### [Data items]
-.-.-

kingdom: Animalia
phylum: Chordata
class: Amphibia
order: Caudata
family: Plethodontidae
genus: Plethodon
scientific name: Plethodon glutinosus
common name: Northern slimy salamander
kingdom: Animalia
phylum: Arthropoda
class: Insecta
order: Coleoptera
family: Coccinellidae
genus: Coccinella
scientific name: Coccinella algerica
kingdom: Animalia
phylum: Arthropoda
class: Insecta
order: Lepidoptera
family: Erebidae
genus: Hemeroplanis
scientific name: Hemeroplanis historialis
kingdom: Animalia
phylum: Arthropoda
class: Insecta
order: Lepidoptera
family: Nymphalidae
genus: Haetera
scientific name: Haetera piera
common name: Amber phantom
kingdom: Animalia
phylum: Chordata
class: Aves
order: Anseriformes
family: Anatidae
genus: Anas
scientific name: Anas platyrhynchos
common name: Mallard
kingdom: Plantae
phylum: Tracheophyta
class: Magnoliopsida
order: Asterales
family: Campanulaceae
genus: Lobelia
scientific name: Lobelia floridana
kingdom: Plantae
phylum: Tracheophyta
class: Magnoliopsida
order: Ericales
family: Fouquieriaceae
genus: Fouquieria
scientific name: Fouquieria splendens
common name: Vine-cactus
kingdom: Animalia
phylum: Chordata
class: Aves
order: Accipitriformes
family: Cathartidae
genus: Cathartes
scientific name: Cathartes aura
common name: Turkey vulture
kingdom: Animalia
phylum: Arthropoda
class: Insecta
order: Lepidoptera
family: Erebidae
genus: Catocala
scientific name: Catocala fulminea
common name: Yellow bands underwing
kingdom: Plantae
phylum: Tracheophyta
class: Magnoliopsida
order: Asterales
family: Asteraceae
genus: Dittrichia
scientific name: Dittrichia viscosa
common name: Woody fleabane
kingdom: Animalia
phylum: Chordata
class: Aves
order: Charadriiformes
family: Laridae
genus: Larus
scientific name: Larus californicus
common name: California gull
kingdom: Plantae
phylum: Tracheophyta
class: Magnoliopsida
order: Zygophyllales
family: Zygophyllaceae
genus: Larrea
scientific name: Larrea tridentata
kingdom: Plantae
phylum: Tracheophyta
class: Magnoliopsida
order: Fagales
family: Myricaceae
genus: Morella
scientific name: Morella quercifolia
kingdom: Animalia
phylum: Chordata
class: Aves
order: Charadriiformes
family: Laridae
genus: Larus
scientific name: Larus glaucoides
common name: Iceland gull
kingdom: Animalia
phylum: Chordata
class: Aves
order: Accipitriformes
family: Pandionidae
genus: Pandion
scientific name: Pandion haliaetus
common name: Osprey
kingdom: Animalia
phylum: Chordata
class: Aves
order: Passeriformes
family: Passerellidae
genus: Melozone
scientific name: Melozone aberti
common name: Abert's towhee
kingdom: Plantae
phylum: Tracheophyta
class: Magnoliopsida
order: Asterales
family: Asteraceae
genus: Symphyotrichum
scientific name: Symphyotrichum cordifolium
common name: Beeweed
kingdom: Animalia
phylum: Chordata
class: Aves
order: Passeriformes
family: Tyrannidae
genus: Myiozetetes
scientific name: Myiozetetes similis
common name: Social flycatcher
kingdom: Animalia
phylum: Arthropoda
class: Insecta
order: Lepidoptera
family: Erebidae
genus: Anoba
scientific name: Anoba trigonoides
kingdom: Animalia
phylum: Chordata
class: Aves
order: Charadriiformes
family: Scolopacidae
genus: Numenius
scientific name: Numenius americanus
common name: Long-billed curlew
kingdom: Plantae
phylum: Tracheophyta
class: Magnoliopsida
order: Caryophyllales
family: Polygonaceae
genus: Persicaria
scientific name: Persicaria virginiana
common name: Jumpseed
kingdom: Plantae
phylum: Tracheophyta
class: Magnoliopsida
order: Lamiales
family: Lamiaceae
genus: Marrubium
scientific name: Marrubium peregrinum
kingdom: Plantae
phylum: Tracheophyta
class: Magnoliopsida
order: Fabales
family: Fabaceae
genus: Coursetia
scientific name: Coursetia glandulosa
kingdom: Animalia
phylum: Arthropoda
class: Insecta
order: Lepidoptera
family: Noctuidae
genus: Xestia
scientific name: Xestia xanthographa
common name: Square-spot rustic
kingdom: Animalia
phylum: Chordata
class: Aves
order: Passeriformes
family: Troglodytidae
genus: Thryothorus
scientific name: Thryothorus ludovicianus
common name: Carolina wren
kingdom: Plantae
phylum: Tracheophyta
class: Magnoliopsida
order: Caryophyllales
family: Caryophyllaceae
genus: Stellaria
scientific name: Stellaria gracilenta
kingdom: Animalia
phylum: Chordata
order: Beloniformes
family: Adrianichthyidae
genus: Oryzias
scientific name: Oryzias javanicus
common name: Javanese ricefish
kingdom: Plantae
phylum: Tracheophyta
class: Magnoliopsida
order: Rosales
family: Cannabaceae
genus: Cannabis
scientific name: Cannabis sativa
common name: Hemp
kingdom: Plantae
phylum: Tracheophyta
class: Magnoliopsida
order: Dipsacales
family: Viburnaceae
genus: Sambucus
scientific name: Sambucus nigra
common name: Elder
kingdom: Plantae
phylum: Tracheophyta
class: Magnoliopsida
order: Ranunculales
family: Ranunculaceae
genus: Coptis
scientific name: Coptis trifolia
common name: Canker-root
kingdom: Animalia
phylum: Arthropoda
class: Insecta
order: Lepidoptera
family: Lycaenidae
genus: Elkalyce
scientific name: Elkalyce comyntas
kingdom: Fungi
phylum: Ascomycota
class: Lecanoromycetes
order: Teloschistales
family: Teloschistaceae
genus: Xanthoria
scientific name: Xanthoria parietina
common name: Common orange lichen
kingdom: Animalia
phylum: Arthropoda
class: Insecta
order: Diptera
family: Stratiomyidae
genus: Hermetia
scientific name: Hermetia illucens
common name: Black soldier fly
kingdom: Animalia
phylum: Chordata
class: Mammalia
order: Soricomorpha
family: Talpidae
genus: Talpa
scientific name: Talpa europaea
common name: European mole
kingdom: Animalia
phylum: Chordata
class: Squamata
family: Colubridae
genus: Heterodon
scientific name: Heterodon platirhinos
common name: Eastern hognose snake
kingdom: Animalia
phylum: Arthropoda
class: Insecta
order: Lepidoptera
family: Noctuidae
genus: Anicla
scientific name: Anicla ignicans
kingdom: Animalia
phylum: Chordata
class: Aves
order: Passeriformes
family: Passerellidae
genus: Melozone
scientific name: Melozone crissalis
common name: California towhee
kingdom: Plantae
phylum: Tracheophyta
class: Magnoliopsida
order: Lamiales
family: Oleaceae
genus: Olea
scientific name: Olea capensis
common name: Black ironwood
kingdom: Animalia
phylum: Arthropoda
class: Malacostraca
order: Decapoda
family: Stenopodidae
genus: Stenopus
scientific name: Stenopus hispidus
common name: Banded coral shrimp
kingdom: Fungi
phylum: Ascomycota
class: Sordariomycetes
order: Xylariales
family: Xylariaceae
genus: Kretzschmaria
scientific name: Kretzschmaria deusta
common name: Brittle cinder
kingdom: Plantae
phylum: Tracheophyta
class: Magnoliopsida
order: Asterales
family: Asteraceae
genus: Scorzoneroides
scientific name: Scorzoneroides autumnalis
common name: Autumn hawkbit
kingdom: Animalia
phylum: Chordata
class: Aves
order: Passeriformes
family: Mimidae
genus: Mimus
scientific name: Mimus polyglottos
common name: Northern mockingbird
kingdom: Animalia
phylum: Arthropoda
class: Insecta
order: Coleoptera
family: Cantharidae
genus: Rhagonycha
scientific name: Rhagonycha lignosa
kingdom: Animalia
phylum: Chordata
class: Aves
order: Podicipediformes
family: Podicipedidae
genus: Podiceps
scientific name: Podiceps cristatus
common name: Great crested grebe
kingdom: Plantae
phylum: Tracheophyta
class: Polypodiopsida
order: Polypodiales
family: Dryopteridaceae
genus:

-.-.-

### [The request]
Copy the lines from the one with "scientific name: Anas platyrhynchos" through the one with "scientific name: Larus glaucoides" word for word, keeping both end lines.

### [Output for this task]
scientific name: Anas platyrhynchos
common name: Mallard
kingdom: Plantae
phylum: Tracheophyta
class: Magnoliopsida
order: Asterales
family: Campanulaceae
genus: Lobelia
scientific name: Lobelia floridana
kingdom: Plantae
phylum: Tracheophyta
class: Magnoliopsida
order: Ericales
family: Fouquieriaceae
genus: Fouquieria
scientific name: Fouquieria splendens
common name: Vine-cactus
kingdom: Animalia
phylum: Chordata
class: Aves
order: Accipitriformes
family: Cathartidae
genus: Cathartes
scientific name: Cathartes aura
common name: Turkey vulture
kingdom: Animalia
phylum: Arthropoda
class: Insecta
order: Lepidoptera
family: Erebidae
genus: Catocala
scientific name: Catocala fulminea
common name: Yellow bands underwing
kingdom: Plantae
phylum: Tracheophyta
class: Magnoliopsida
order: Asterales
family: Asteraceae
genus: Dittrichia
scientific name: Dittrichia viscosa
common name: Woody fleabane
kingdom: Animalia
phylum: Chordata
class: Aves
order: Charadriiformes
family: Laridae
genus: Larus
scientific name: Larus californicus
common name: California gull
kingdom: Plantae
phylum: Tracheophyta
class: Magnoliopsida
order: Zygophyllales
family: Zygophyllaceae
genus: Larrea
scientific name: Larrea tridentata
kingdom: Plantae
phylum: Tracheophyta
class: Magnoliopsida
order: Fagales
family: Myricaceae
genus: Morella
scientific name: Morella quercifolia
kingdom: Animalia
phylum: Chordata
class: Aves
order: Charadriiformes
family: Laridae
genus: Larus
scientific name: Larus glaucoides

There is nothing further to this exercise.